Sophia Worringer, deputy research director of the Centre for Social Justice, said: "Families should not be made poorer for making a lasting commitment to one another. Marriage is one of the clearest indicators that parents will stay together, and children benefit when they grow up in stable households. Our welfare and tax system should reward commitment, not penalise it. If ministers are serious about reducing child poverty, supporting family stability – including marriage – must be at the heart of their strategy."

CSJ Recommendations

The CSJ recommends redesigning financial support in the early years of parenthood, using financial incentives that shift the timing of marriage forward.
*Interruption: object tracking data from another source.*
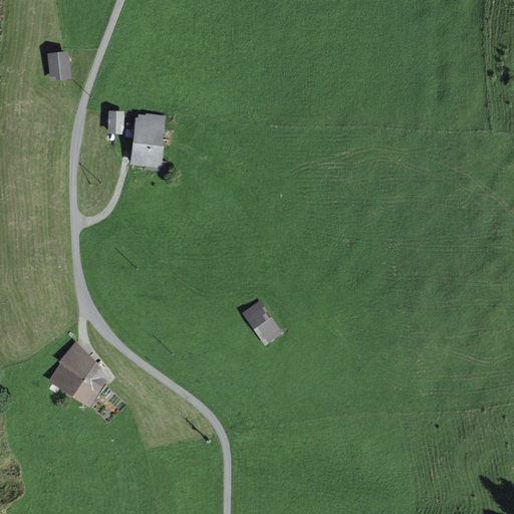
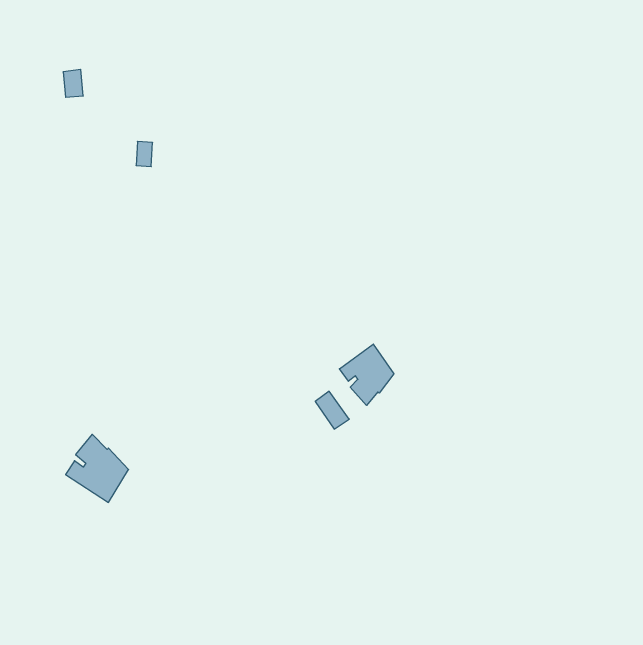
building: [135,115,162,168] -> none
building: none -> [339,344,394,405]

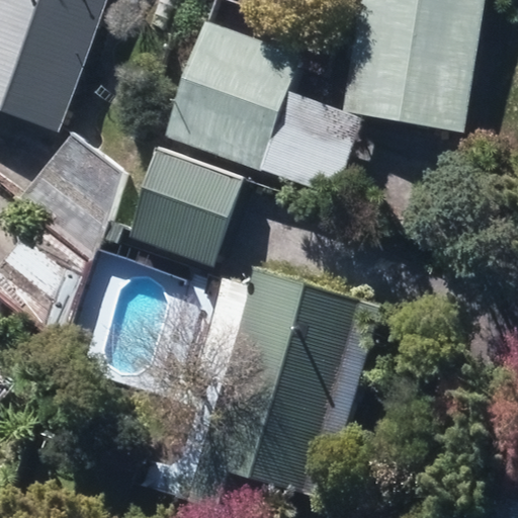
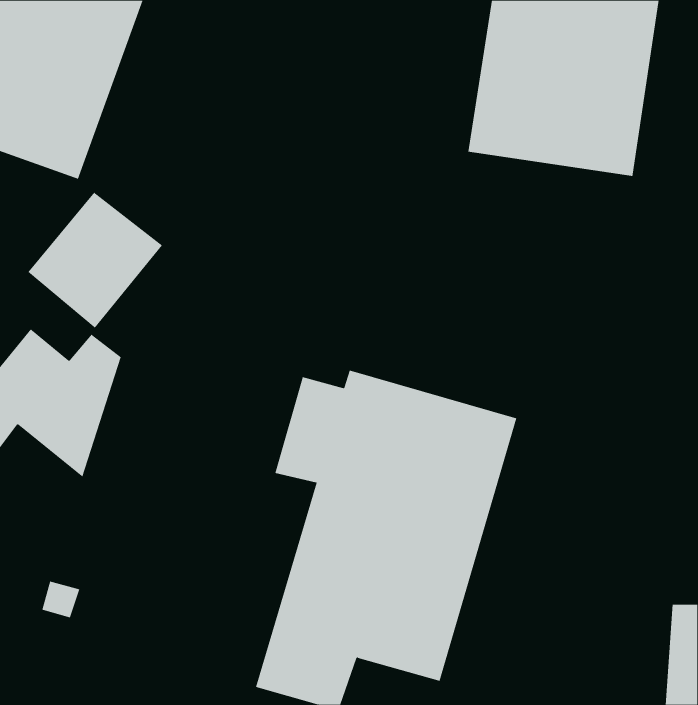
building: [164,20,363,196] -> none
building: [124,145,244,267] -> none

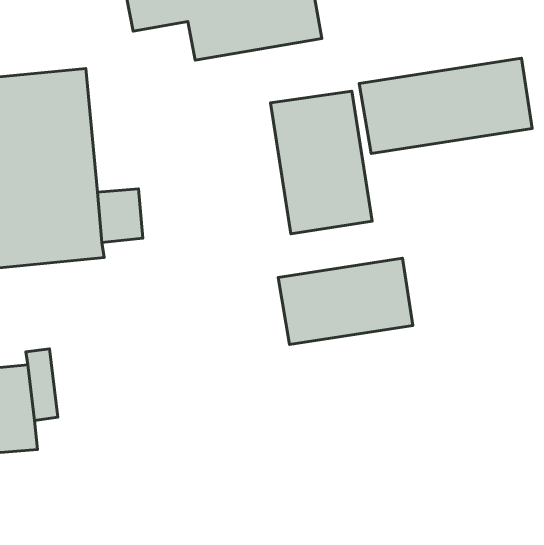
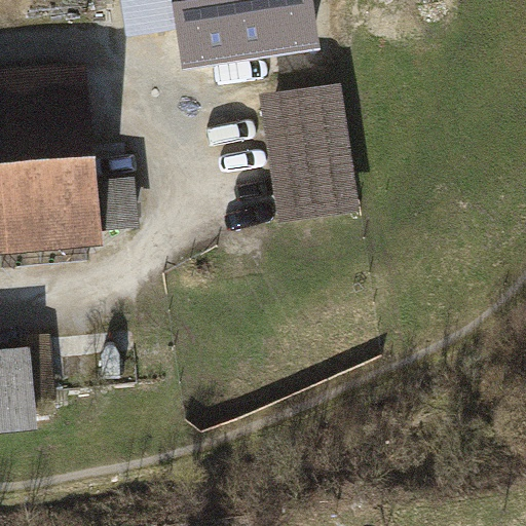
building: [359,58,532,153] -> none
building: [278,258,413,345] -> none

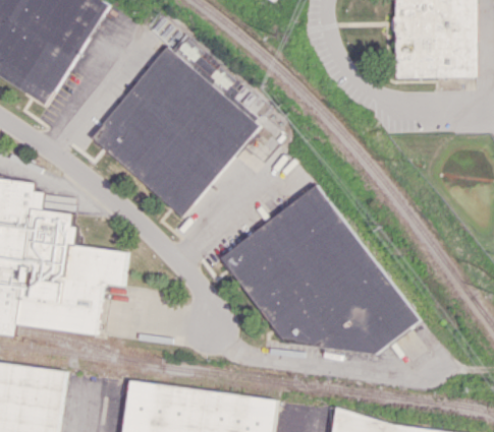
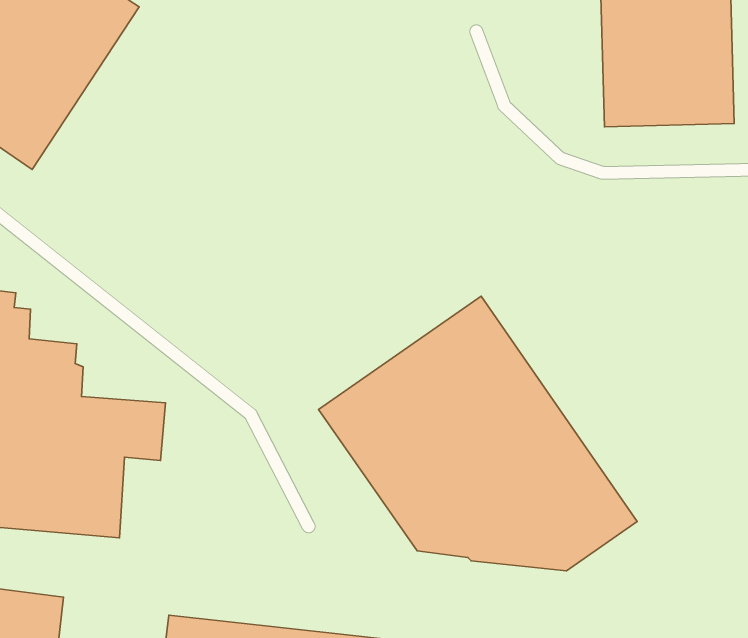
building: [92,47,259,213] -> none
The report suggests that the current system discourages commitment and penalises families who choose to formalise their relationships.

Government Response

A Department for Work and Pensions spokesman defended the policy, stating: "We’re committed to moving from a welfare state to a working state, so that work always pays and people can move into good, secure jobs, and out of poverty. That’s why we’ve deployed 1,000 Pathways to Work advisers who are supporting people left behind by the previous government, are helping sick or disabled people into jobs backed by £3.5bn by the end of the parliament and removing the sickness incentive in Universal Credit."

The spokesman added: "We’ll always ensure there is a safety net for those who need it and our landmark Child Poverty Strategy will lift 550,000 children out of poverty in 2030 through schemes such as Free School Meals, expanding childcare and a £1bn Crisis and Resilience Fund to prevent families from falling into poverty."